— About this exercise —
Please give back each line of the material unchanged, but without the images.

— Entries shown —
· · · ·

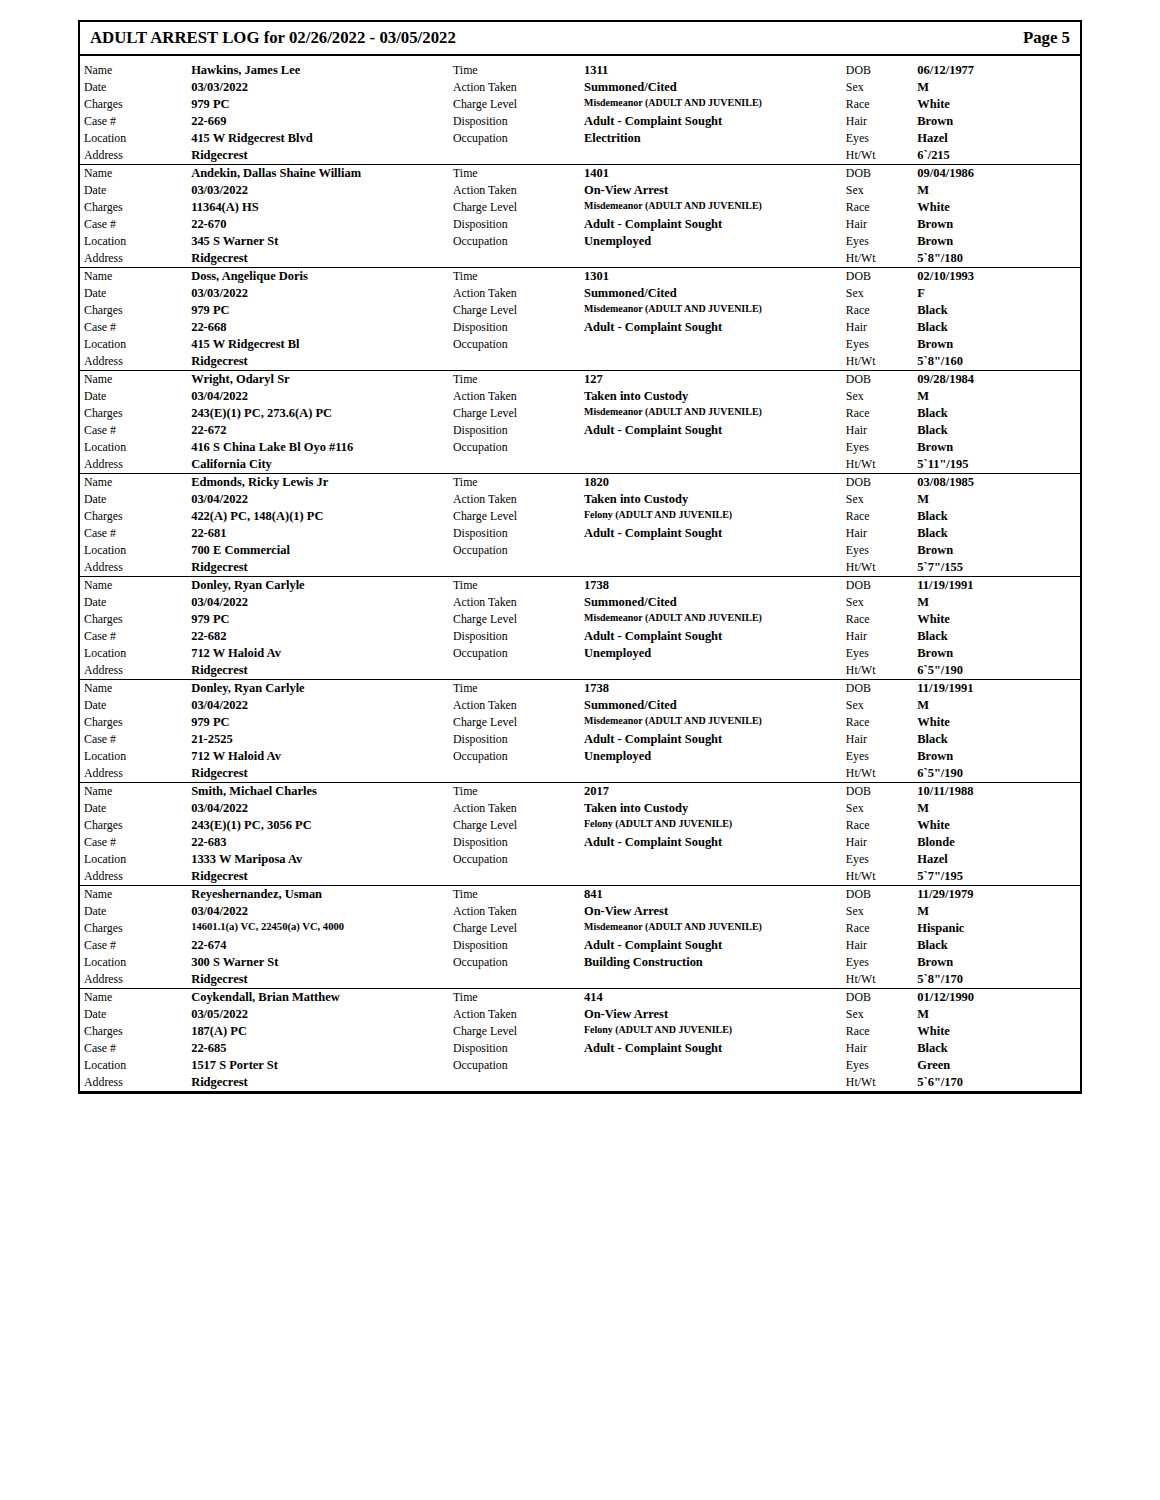ADULT ARREST LOG for 02/26/2022 - 03/05/2022 Page 5
| Name | Hawkins, James Lee | Time | 1311 | DOB | 06/12/1977 |
| Date | 03/03/2022 | Action Taken | Summoned/Cited | Sex | M |
| Charges | 979 PC | Charge Level | Misdemeanor (ADULT AND JUVENILE) | Race | White |
| Case # | 22-669 | Disposition | Adult - Complaint Sought | Hair | Brown |
| Location | 415 W Ridgecrest Blvd | Occupation | Electrition | Eyes | Hazel |
| Address | Ridgecrest | | | Ht/Wt | 6`/215 |
| Name | Andekin, Dallas Shaine William | Time | 1401 | DOB | 09/04/1986 |
| Date | 03/03/2022 | Action Taken | On-View Arrest | Sex | M |
| Charges | 11364(A) HS | Charge Level | Misdemeanor (ADULT AND JUVENILE) | Race | White |
| Case # | 22-670 | Disposition | Adult - Complaint Sought | Hair | Brown |
| Location | 345 S Warner St | Occupation | Unemployed | Eyes | Brown |
| Address | Ridgecrest | | | Ht/Wt | 5`8"/180 |
| Name | Doss, Angelique Doris | Time | 1301 | DOB | 02/10/1993 |
| Date | 03/03/2022 | Action Taken | Summoned/Cited | Sex | F |
| Charges | 979 PC | Charge Level | Misdemeanor (ADULT AND JUVENILE) | Race | Black |
| Case # | 22-668 | Disposition | Adult - Complaint Sought | Hair | Black |
| Location | 415 W Ridgecrest Bl | Occupation | | Eyes | Brown |
| Address | Ridgecrest | | | Ht/Wt | 5`8"/160 |
| Name | Wright, Odaryl Sr | Time | 127 | DOB | 09/28/1984 |
| Date | 03/04/2022 | Action Taken | Taken into Custody | Sex | M |
| Charges | 243(E)(1) PC, 273.6(A) PC | Charge Level | Misdemeanor (ADULT AND JUVENILE) | Race | Black |
| Case # | 22-672 | Disposition | Adult - Complaint Sought | Hair | Black |
| Location | 416 S China Lake Bl Oyo #116 | Occupation | | Eyes | Brown |
| Address | California City | | | Ht/Wt | 5`11"/195 |
| Name | Edmonds, Ricky Lewis Jr | Time | 1820 | DOB | 03/08/1985 |
| Date | 03/04/2022 | Action Taken | Taken into Custody | Sex | M |
| Charges | 422(A) PC, 148(A)(1) PC | Charge Level | Felony (ADULT AND JUVENILE) | Race | Black |
| Case # | 22-681 | Disposition | Adult - Complaint Sought | Hair | Black |
| Location | 700 E Commercial | Occupation | | Eyes | Brown |
| Address | Ridgecrest | | | Ht/Wt | 5`7"/155 |
| Name | Donley, Ryan Carlyle | Time | 1738 | DOB | 11/19/1991 |
| Date | 03/04/2022 | Action Taken | Summoned/Cited | Sex | M |
| Charges | 979 PC | Charge Level | Misdemeanor (ADULT AND JUVENILE) | Race | White |
| Case # | 22-682 | Disposition | Adult - Complaint Sought | Hair | Black |
| Location | 712 W Haloid Av | Occupation | Unemployed | Eyes | Brown |
| Address | Ridgecrest | | | Ht/Wt | 6`5"/190 |
| Name | Donley, Ryan Carlyle | Time | 1738 | DOB | 11/19/1991 |
| Date | 03/04/2022 | Action Taken | Summoned/Cited | Sex | M |
| Charges | 979 PC | Charge Level | Misdemeanor (ADULT AND JUVENILE) | Race | White |
| Case # | 21-2525 | Disposition | Adult - Complaint Sought | Hair | Black |
| Location | 712 W Haloid Av | Occupation | Unemployed | Eyes | Brown |
| Address | Ridgecrest | | | Ht/Wt | 6`5"/190 |
| Name | Smith, Michael Charles | Time | 2017 | DOB | 10/11/1988 |
| Date | 03/04/2022 | Action Taken | Taken into Custody | Sex | M |
| Charges | 243(E)(1) PC, 3056 PC | Charge Level | Felony (ADULT AND JUVENILE) | Race | White |
| Case # | 22-683 | Disposition | Adult - Complaint Sought | Hair | Blonde |
| Location | 1333 W Mariposa Av | Occupation | | Eyes | Hazel |
| Address | Ridgecrest | | | Ht/Wt | 5`7"/195 |
| Name | Reyeshernandez, Usman | Time | 841 | DOB | 11/29/1979 |
| Date | 03/04/2022 | Action Taken | On-View Arrest | Sex | M |
| Charges | 14601.1(a) VC, 22450(a) VC, 4000 | Charge Level | Misdemeanor (ADULT AND JUVENILE) | Race | Hispanic |
| Case # | 22-674 | Disposition | Adult - Complaint Sought | Hair | Black |
| Location | 300 S Warner St | Occupation | Building Construction | Eyes | Brown |
| Address | Ridgecrest | | | Ht/Wt | 5`8"/170 |
| Name | Coykendall, Brian Matthew | Time | 414 | DOB | 01/12/1990 |
| Date | 03/05/2022 | Action Taken | On-View Arrest | Sex | M |
| Charges | 187(A) PC | Charge Level | Felony (ADULT AND JUVENILE) | Race | White |
| Case # | 22-685 | Disposition | Adult - Complaint Sought | Hair | Black |
| Location | 1517 S Porter St | Occupation | | Eyes | Green |
| Address | Ridgecrest | | | Ht/Wt | 5`6"/170 |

· · · ·

— Response box —
ADULT ARREST LOG for 02/26/2022 - 03/05/2022 Page 5
| Name | Hawkins, James Lee | Time | 1311 | DOB | 06/12/1977 |
| Date | 03/03/2022 | Action Taken | Summoned/Cited | Sex | M |
| Charges | 979 PC | Charge Level | Misdemeanor (ADULT AND JUVENILE) | Race | White |
| Case # | 22-669 | Disposition | Adult - Complaint Sought | Hair | Brown |
| Location | 415 W Ridgecrest Blvd | Occupation | Electrition | Eyes | Hazel |
| Address | Ridgecrest | | | Ht/Wt | 6`/215 |
| Name | Andekin, Dallas Shaine William | Time | 1401 | DOB | 09/04/1986 |
| Date | 03/03/2022 | Action Taken | On-View Arrest | Sex | M |
| Charges | 11364(A) HS | Charge Level | Misdemeanor (ADULT AND JUVENILE) | Race | White |
| Case # | 22-670 | Disposition | Adult - Complaint Sought | Hair | Brown |
| Location | 345 S Warner St | Occupation | Unemployed | Eyes | Brown |
| Address | Ridgecrest | | | Ht/Wt | 5`8"/180 |
| Name | Doss, Angelique Doris | Time | 1301 | DOB | 02/10/1993 |
| Date | 03/03/2022 | Action Taken | Summoned/Cited | Sex | F |
| Charges | 979 PC | Charge Level | Misdemeanor (ADULT AND JUVENILE) | Race | Black |
| Case # | 22-668 | Disposition | Adult - Complaint Sought | Hair | Black |
| Location | 415 W Ridgecrest Bl | Occupation | | Eyes | Brown |
| Address | Ridgecrest | | | Ht/Wt | 5`8"/160 |
| Name | Wright, Odaryl Sr | Time | 127 | DOB | 09/28/1984 |
| Date | 03/04/2022 | Action Taken | Taken into Custody | Sex | M |
| Charges | 243(E)(1) PC, 273.6(A) PC | Charge Level | Misdemeanor (ADULT AND JUVENILE) | Race | Black |
| Case # | 22-672 | Disposition | Adult - Complaint Sought | Hair | Black |
| Location | 416 S China Lake Bl Oyo #116 | Occupation | | Eyes | Brown |
| Address | California City | | | Ht/Wt | 5`11"/195 |
| Name | Edmonds, Ricky Lewis Jr | Time | 1820 | DOB | 03/08/1985 |
| Date | 03/04/2022 | Action Taken | Taken into Custody | Sex | M |
| Charges | 422(A) PC, 148(A)(1) PC | Charge Level | Felony (ADULT AND JUVENILE) | Race | Black |
| Case # | 22-681 | Disposition | Adult - Complaint Sought | Hair | Black |
| Location | 700 E Commercial | Occupation | | Eyes | Brown |
| Address | Ridgecrest | | | Ht/Wt | 5`7"/155 |
| Name | Donley, Ryan Carlyle | Time | 1738 | DOB | 11/19/1991 |
| Date | 03/04/2022 | Action Taken | Summoned/Cited | Sex | M |
| Charges | 979 PC | Charge Level | Misdemeanor (ADULT AND JUVENILE) | Race | White |
| Case # | 22-682 | Disposition | Adult - Complaint Sought | Hair | Black |
| Location | 712 W Haloid Av | Occupation | Unemployed | Eyes | Brown |
| Address | Ridgecrest | | | Ht/Wt | 6`5"/190 |
| Name | Donley, Ryan Carlyle | Time | 1738 | DOB | 11/19/1991 |
| Date | 03/04/2022 | Action Taken | Summoned/Cited | Sex | M |
| Charges | 979 PC | Charge Level | Misdemeanor (ADULT AND JUVENILE) | Race | White |
| Case # | 21-2525 | Disposition | Adult - Complaint Sought | Hair | Black |
| Location | 712 W Haloid Av | Occupation | Unemployed | Eyes | Brown |
| Address | Ridgecrest | | | Ht/Wt | 6`5"/190 |
| Name | Smith, Michael Charles | Time | 2017 | DOB | 10/11/1988 |
| Date | 03/04/2022 | Action Taken | Taken into Custody | Sex | M |
| Charges | 243(E)(1) PC, 3056 PC | Charge Level | Felony (ADULT AND JUVENILE) | Race | White |
| Case # | 22-683 | Disposition | Adult - Complaint Sought | Hair | Blonde |
| Location | 1333 W Mariposa Av | Occupation | | Eyes | Hazel |
| Address | Ridgecrest | | | Ht/Wt | 5`7"/195 |
| Name | Reyeshernandez, Usman | Time | 841 | DOB | 11/29/1979 |
| Date | 03/04/2022 | Action Taken | On-View Arrest | Sex | M |
| Charges | 14601.1(a) VC, 22450(a) VC, 4000 | Charge Level | Misdemeanor (ADULT AND JUVENILE) | Race | Hispanic |
| Case # | 22-674 | Disposition | Adult - Complaint Sought | Hair | Black |
| Location | 300 S Warner St | Occupation | Building Construction | Eyes | Brown |
| Address | Ridgecrest | | | Ht/Wt | 5`8"/170 |
| Name | Coykendall, Brian Matthew | Time | 414 | DOB | 01/12/1990 |
| Date | 03/05/2022 | Action Taken | On-View Arrest | Sex | M |
| Charges | 187(A) PC | Charge Level | Felony (ADULT AND JUVENILE) | Race | White |
| Case # | 22-685 | Disposition | Adult - Complaint Sought | Hair | Black |
| Location | 1517 S Porter St | Occupation | | Eyes | Green |
| Address | Ridgecrest | | | Ht/Wt | 5`6"/170 |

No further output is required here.